This is a numbers game. The polls are currently pointing to a dead heat between David Cameron and Ed Miliband, with roughly 270 seats for each of their parties. So the TV appearances are crucial. But Labour’s vote is soft – as is that of Ukip, which is currently slated to take many votes from the Tories and deprive them of seats.
On the assumption that at least a third of the Ukip “floaters” change their minds and return to the Tory fold on 7 May, the Conservatives could get upwards of 300 seats and most likely ask the Liberal Democrats to support them in a “confidence and supply” arrangement. It would be a shaky minority government, and might not last the full five years, but at least it would be a start.
I would be surprised if Cameron doesn’t use the debate he’s participating in to warn Ukippers that, if they don’t vote Tory, they will end up with Miliband – propped up by the Scottish Nationalists.

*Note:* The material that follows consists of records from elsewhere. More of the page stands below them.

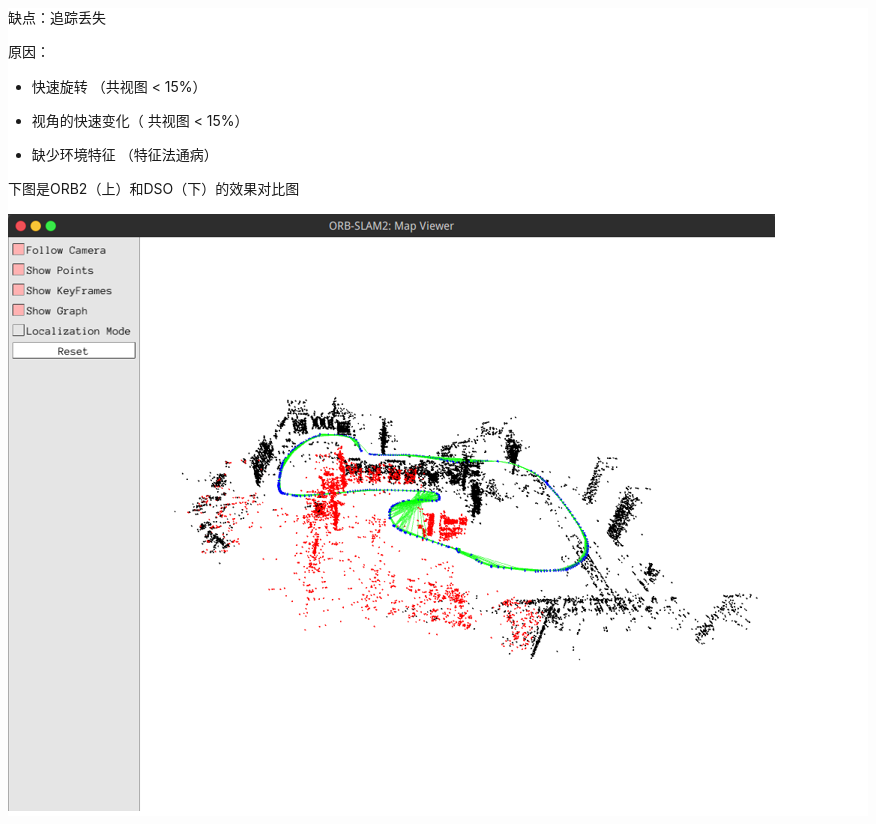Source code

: 缺点：追踪丢失

原因：

- 快速旋转 （共视图 < 15%）

- 视角的快速变化（ 共视图 < 15%）

- 缺少环境特征 （特征法通病）

下图是ORB2（上）和DSO（下）的效果对比图

![figure_5_12](src/images/updata/figure_5_12.png)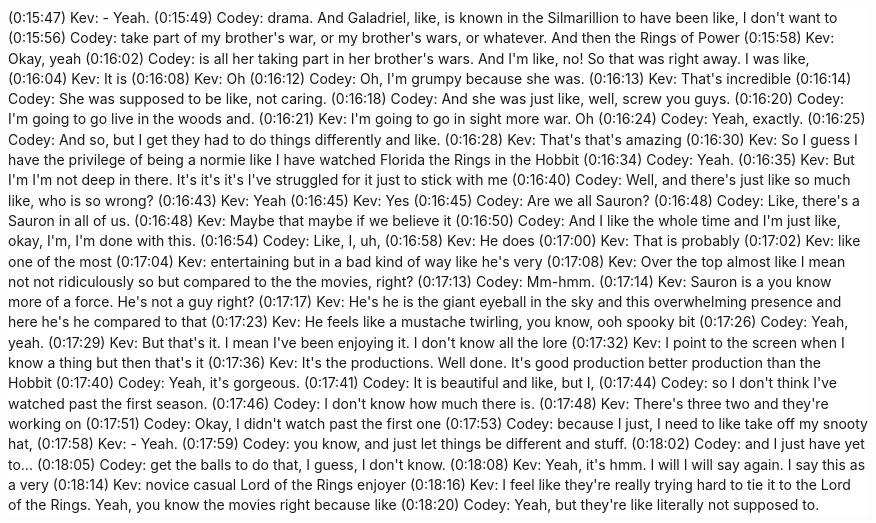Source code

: (0:15:47) Kev: - Yeah.
(0:15:49) Codey: drama. And Galadriel, like, is known in the Silmarillion to have been like, I don't want to
(0:15:56) Codey: take part of my brother's war, or my brother's wars, or whatever. And then the Rings of Power
(0:15:58) Kev: Okay, yeah
(0:16:02) Codey: is all her taking part in her brother's wars. And I'm like, no! So that was right away. I was like,
(0:16:04) Kev: It is
(0:16:08) Kev: Oh
(0:16:12) Codey: Oh, I'm grumpy because she was.
(0:16:13) Kev: That's incredible
(0:16:14) Codey: She was supposed to be like, not caring.
(0:16:18) Codey: And she was just like, well, screw you guys.
(0:16:20) Codey: I'm going to go live in the woods and.
(0:16:21) Kev: I'm going to go in sight more war. Oh
(0:16:24) Codey: Yeah, exactly.
(0:16:25) Codey: And so, but I get they had to do things differently and like.
(0:16:28) Kev: That's that's amazing
(0:16:30) Kev: So I guess I have the privilege of being a normie like I have watched Florida the Rings in the Hobbit
(0:16:34) Codey: Yeah.
(0:16:35) Kev: But I'm I'm not deep in there. It's it's it's I've struggled for it just to stick with me
(0:16:40) Codey: Well, and there's just like so much like, who is so wrong?
(0:16:43) Kev: Yeah
(0:16:45) Kev: Yes
(0:16:45) Codey: Are we all Sauron?
(0:16:48) Codey: Like, there's a Sauron in all of us.
(0:16:48) Kev: Maybe that maybe if we believe it
(0:16:50) Codey: And I like the whole time and I'm just like, okay, I'm, I'm done with this.
(0:16:54) Codey: Like, I, uh,
(0:16:58) Kev: He does
(0:17:00) Kev: That is probably
(0:17:02) Kev: like one of the most
(0:17:04) Kev: entertaining but in a bad kind of way like he's very
(0:17:08) Kev: Over the top almost like I mean not not ridiculously so but compared to the the movies, right?
(0:17:13) Codey: Mm-hmm.
(0:17:14) Kev: Sauron is a you know more of a force. He's not a guy right?
(0:17:17) Kev: He's he is the giant eyeball in the sky and this overwhelming presence and here he's he compared to that
(0:17:23) Kev: He feels like a mustache twirling, you know, ooh spooky bit
(0:17:26) Codey: Yeah, yeah.
(0:17:29) Kev: But that's it. I mean I've been enjoying it. I don't know all the lore
(0:17:32) Kev: I point to the screen when I know a thing but then that's it
(0:17:36) Kev: It's the productions. Well done. It's good production better production than the Hobbit
(0:17:40) Codey: Yeah, it's gorgeous.
(0:17:41) Codey: It is beautiful and like, but I,
(0:17:44) Codey: so I don't think I've watched past the first season.
(0:17:46) Codey: I don't know how much there is.
(0:17:48) Kev: There's three two and they're working on
(0:17:51) Codey: Okay, I didn't watch past the first one
(0:17:53) Codey: because I just, I need to like take off my snooty hat,
(0:17:58) Kev: - Yeah.
(0:17:59) Codey: you know, and just let things be different and stuff.
(0:18:02) Codey: and I just have yet to...
(0:18:05) Codey: get the balls to do that, I guess, I don't know.
(0:18:08) Kev: Yeah, it's hmm. I will I will say again. I say this as a very
(0:18:14) Kev: novice casual Lord of the Rings enjoyer
(0:18:16) Kev: I feel like they're really trying hard to tie it to the Lord of the Rings. Yeah, you know the movies right because like
(0:18:20) Codey: Yeah, but they're like literally not supposed to.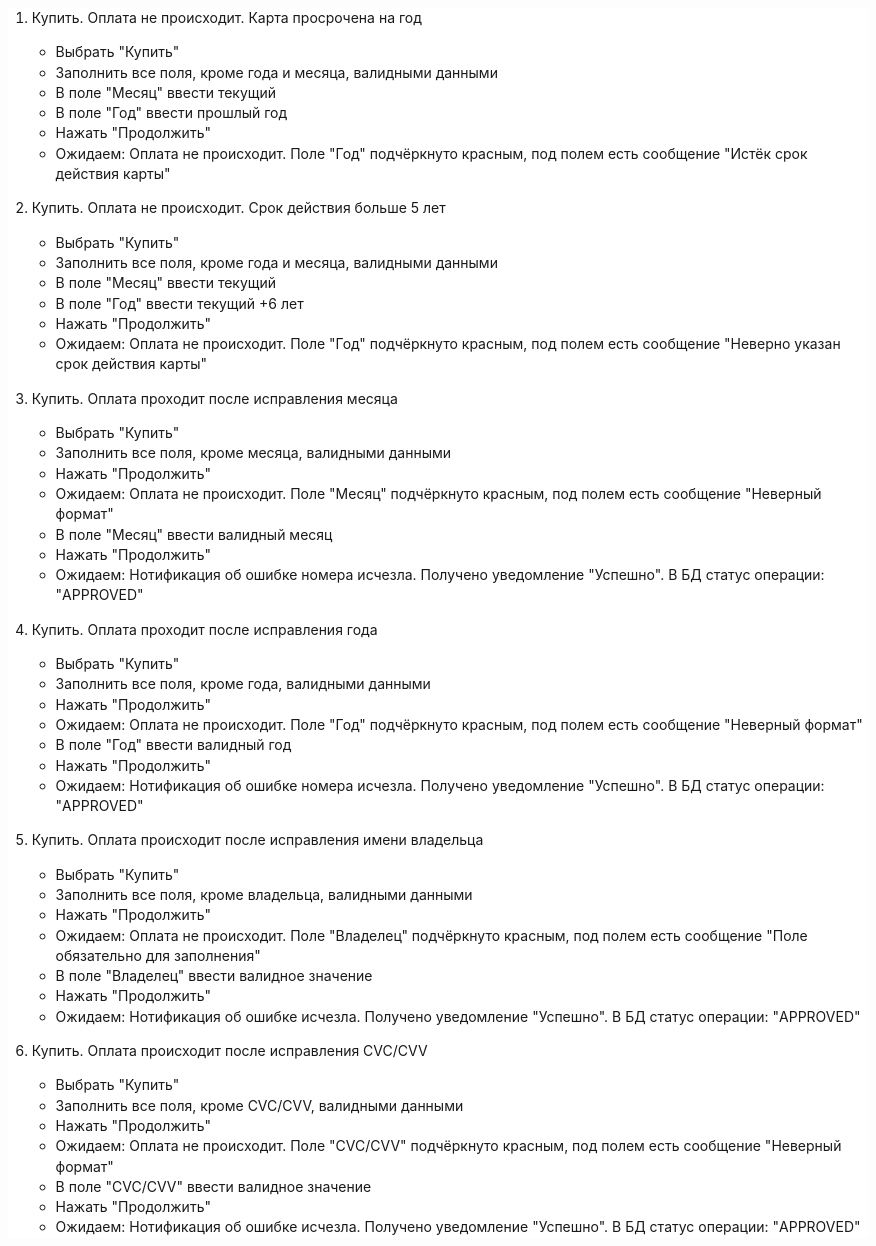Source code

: 1. Купить. Оплата не происходит. Карта просрочена на год
    * Выбрать "Купить"
    * Заполнить все поля, кроме года и месяца, валидными данными
    * В поле "Месяц" ввести текущий
    * В поле "Год" ввести прошлый год
    * Нажать "Продолжить"
    * Ожидаем: Оплата не происходит. Поле "Год" подчёркнуто красным, под полем есть сообщение "Истёк срок действия карты"

1. Купить. Оплата не происходит. Срок действия больше 5 лет
    * Выбрать "Купить"
    * Заполнить все поля, кроме года и месяца, валидными данными
    * В поле "Месяц" ввести текущий
    * В поле "Год" ввести текущий +6 лет
    * Нажать "Продолжить"
    * Ожидаем: Оплата не происходит. Поле "Год" подчёркнуто красным, под полем есть сообщение "Неверно указан срок действия карты"

1. Купить. Оплата проходит после исправления месяца
    * Выбрать "Купить"
    * Заполнить все поля, кроме месяца, валидными данными
    * Нажать "Продолжить"
    * Ожидаем: Оплата не происходит. Поле "Месяц" подчёркнуто красным, под полем есть сообщение "Неверный формат"
    * В поле "Месяц" ввести валидный месяц
    * Нажать "Продолжить"
    * Ожидаем: Нотификация об ошибке номера исчезла. Получено уведомление "Успешно". В БД статус операции: "APPROVED"

1. Купить. Оплата проходит после исправления года
    * Выбрать "Купить"
    * Заполнить все поля, кроме года, валидными данными
    * Нажать "Продолжить"
    * Ожидаем: Оплата не происходит. Поле "Год" подчёркнуто красным, под полем есть сообщение "Неверный формат"
    * В поле "Год" ввести валидный год
    * Нажать "Продолжить"
    * Ожидаем: Нотификация об ошибке номера исчезла. Получено уведомление "Успешно". В БД статус операции: "APPROVED"

1. Купить. Оплата происходит после исправления имени владельца
    * Выбрать "Купить"
    * Заполнить все поля, кроме владельца, валидными данными
    * Нажать "Продолжить"
    * Ожидаем: Оплата не происходит. Поле "Владелец" подчёркнуто красным, под полем есть сообщение "Поле обязательно для заполнения"
    * В поле "Владелец" ввести валидное значение
    * Нажать "Продолжить"
    * Ожидаем: Нотификация об ошибке исчезла. Получено уведомление "Успешно". В БД статус операции: "APPROVED"

1. Купить. Оплата происходит после исправления CVC/CVV
    * Выбрать "Купить"
    * Заполнить все поля, кроме CVC/CVV, валидными данными
    * Нажать "Продолжить"
    * Ожидаем: Оплата не происходит. Поле "CVC/CVV" подчёркнуто красным, под полем есть сообщение "Неверный формат"
    * В поле "CVC/CVV" ввести валидное значение
    * Нажать "Продолжить"
    * Ожидаем: Нотификация об ошибке исчезла. Получено уведомление "Успешно". В БД статус операции: "APPROVED"
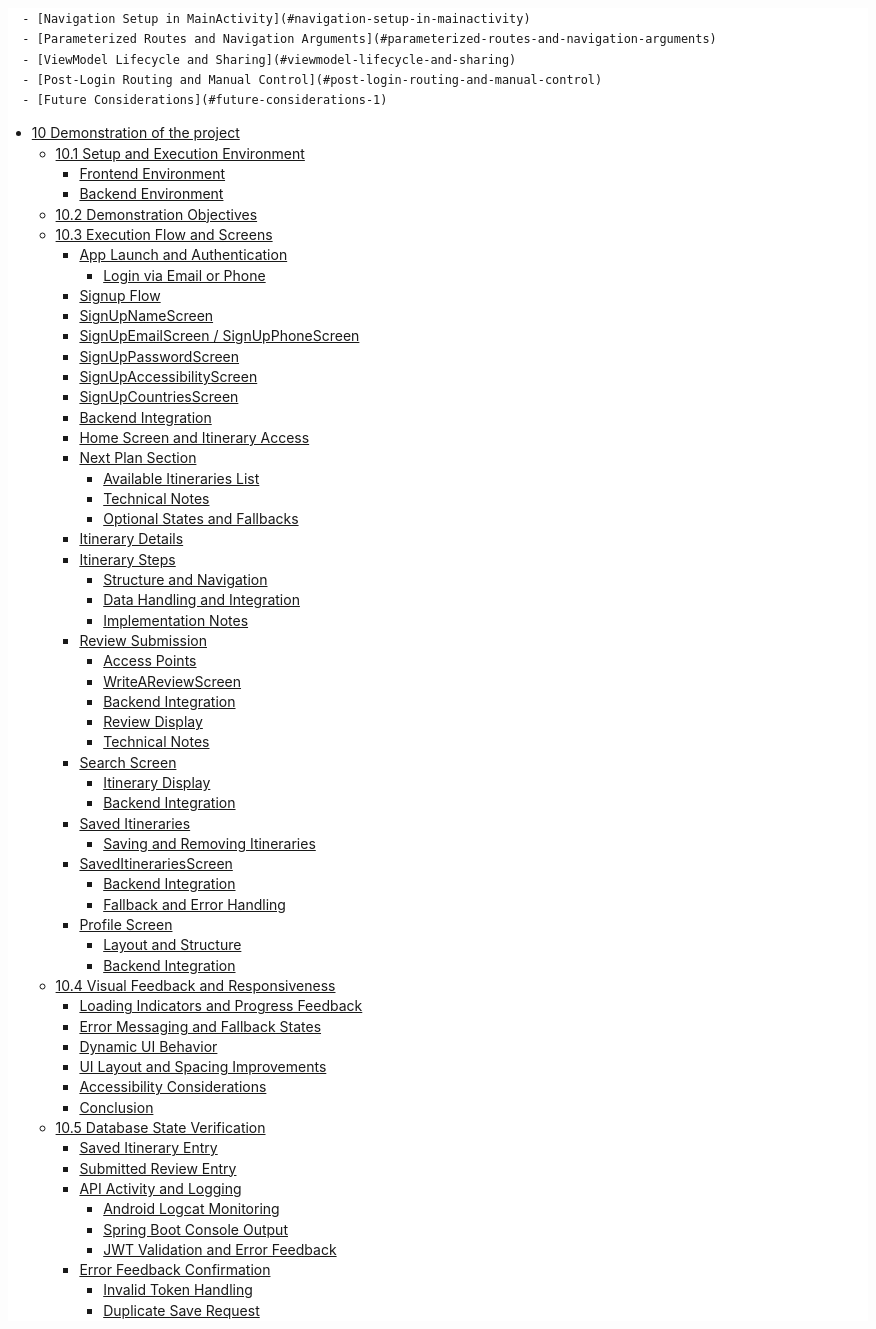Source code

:       - [Navigation Setup in MainActivity](#navigation-setup-in-mainactivity)
      - [Parameterized Routes and Navigation Arguments](#parameterized-routes-and-navigation-arguments)
      - [ViewModel Lifecycle and Sharing](#viewmodel-lifecycle-and-sharing)
      - [Post-Login Routing and Manual Control](#post-login-routing-and-manual-control)
      - [Future Considerations](#future-considerations-1)
- [10 Demonstration of the project](#10-demonstration-of-the-project)
  - [10.1 Setup and Execution Environment](#101-setup-and-execution-environment)
    - [Frontend Environment](#frontend-environment)
    - [Backend Environment](#backend-environment)
  - [10.2 Demonstration Objectives](#102-demonstration-objectives)
  - [10.3 Execution Flow and Screens](#103-execution-flow-and-screens)
    - [App Launch and Authentication](#app-launch-and-authentication)
      - [Login via Email or Phone](#login-via-email-or-phone)
    - [Signup Flow](#signup-flow)
    - [SignUpNameScreen](#signupnamescreen)
    - [SignUpEmailScreen / SignUpPhoneScreen](#signupemailscreen--signupphonescreen)
    - [SignUpPasswordScreen](#signuppasswordscreen)
    - [SignUpAccessibilityScreen](#signupaccessibilityscreen)
    - [SignUpCountriesScreen](#signupcountriesscreen)
    - [Backend Integration](#backend-integration)
    - [Home Screen and Itinerary Access](#home-screen-and-itinerary-access)
    - [Next Plan Section](#next-plan-section)
      - [Available Itineraries List](#available-itineraries-list)
      - [Technical Notes](#technical-notes)
      - [Optional States and Fallbacks](#optional-states-and-fallbacks)
    - [Itinerary Details](#itinerary-details)
    - [Itinerary Steps](#itinerary-steps)
      - [Structure and Navigation](#structure-and-navigation)
      - [Data Handling and Integration](#data-handling-and-integration)
      - [Implementation Notes](#implementation-notes)
    - [Review Submission](#review-submission)
      - [Access Points](#access-points)
      - [WriteAReviewScreen](#writeareviewscreen)
      - [Backend Integration](#backend-integration-1)
      - [Review Display](#review-display)
      - [Technical Notes](#technical-notes-1)
    - [Search Screen](#search-screen)
      - [Itinerary Display](#itinerary-display)
      - [Backend Integration](#backend-integration-2)
    - [Saved Itineraries](#saved-itineraries)
      - [Saving and Removing Itineraries](#saving-and-removing-itineraries)
    - [SavedItinerariesScreen](#saveditinerariesscreen)
      - [Backend Integration](#backend-integration-3)
      - [Fallback and Error Handling](#fallback-and-error-handling)
    - [Profile Screen](#profile-screen)
      - [Layout and Structure](#layout-and-structure)
      - [Backend Integration](#backend-integration-4)
  - [10.4 Visual Feedback and Responsiveness](#104-visual-feedback-and-responsiveness)
      - [Loading Indicators and Progress Feedback](#loading-indicators-and-progress-feedback)
      - [Error Messaging and Fallback States](#error-messaging-and-fallback-states)
      - [Dynamic UI Behavior](#dynamic-ui-behavior)
      - [UI Layout and Spacing Improvements](#ui-layout-and-spacing-improvements)
      - [Accessibility Considerations](#accessibility-considerations)
      - [Conclusion](#conclusion)
  - [10.5 Database State Verification](#105-database-state-verification)
      - [Saved Itinerary Entry](#saved-itinerary-entry)
      - [Submitted Review Entry](#submitted-review-entry)
    - [API Activity and Logging](#api-activity-and-logging)
      - [Android Logcat Monitoring](#android-logcat-monitoring)
      - [Spring Boot Console Output](#spring-boot-console-output)
      - [JWT Validation and Error Feedback](#jwt-validation-and-error-feedback)
    - [Error Feedback Confirmation](#error-feedback-confirmation)
      - [Invalid Token Handling](#invalid-token-handling)
      - [Duplicate Save Request](#duplicate-save-request)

Adam McDonnell, a research executive at YouGov, says No
It’s a much less likely proposition that the Conservatives and Liberal Democrats will achieve a collective majority this time around than it was five years ago. Britain’s first past the post system generally favours Labour, and if the polls remain as they are, with the two main parties polling at about 34 per cent, the Conservatives will struggle to get the most seats on 7 May.
The Lib Dems have seen their national support collapse during this Parliament, and while many of their MPs will benefit from an incumbency effect, they are still likely to lose around half their seats. One scenario (not a prediction) is that the Conservatives and Labour both get 280 seats, Lib Dems 25 and SNP 35.
In this instance, a Con-Lib deal and a Lab-Lib deal would both be 21 short of a majority. If Labour invites the SNP to the table, however, a Lab-Lib-SNP deal, with a majority of 15, is possible – and arguably the most realistic outcome.